## [THE PROBLEM]
Count the lines in the records below that contain the string "launch", treating uppercase and lowercase as different. Give only the number.

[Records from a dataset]
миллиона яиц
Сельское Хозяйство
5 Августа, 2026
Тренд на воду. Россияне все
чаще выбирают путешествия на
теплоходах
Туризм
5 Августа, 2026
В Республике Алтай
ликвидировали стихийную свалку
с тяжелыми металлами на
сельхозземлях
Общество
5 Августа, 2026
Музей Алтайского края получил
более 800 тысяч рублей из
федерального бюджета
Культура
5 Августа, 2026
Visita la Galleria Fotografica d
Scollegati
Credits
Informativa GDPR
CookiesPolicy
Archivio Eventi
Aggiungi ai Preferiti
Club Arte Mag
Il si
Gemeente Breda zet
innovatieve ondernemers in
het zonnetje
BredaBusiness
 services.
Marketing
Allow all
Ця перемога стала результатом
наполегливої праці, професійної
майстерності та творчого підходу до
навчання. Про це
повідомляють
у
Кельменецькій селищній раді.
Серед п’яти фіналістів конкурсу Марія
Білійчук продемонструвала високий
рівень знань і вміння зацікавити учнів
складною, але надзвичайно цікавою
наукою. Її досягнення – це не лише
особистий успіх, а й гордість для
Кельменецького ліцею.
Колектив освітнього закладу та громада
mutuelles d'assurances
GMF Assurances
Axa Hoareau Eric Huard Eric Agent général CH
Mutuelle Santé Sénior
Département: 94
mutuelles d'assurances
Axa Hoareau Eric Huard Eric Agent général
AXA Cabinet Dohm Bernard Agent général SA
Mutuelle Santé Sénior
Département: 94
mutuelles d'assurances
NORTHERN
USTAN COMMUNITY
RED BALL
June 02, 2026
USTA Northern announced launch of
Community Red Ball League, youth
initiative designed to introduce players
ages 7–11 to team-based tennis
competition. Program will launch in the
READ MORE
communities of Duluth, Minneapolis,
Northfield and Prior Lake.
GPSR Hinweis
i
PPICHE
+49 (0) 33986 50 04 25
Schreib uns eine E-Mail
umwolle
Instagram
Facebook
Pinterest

## [ANSWER TO THIS PROBLEM]
2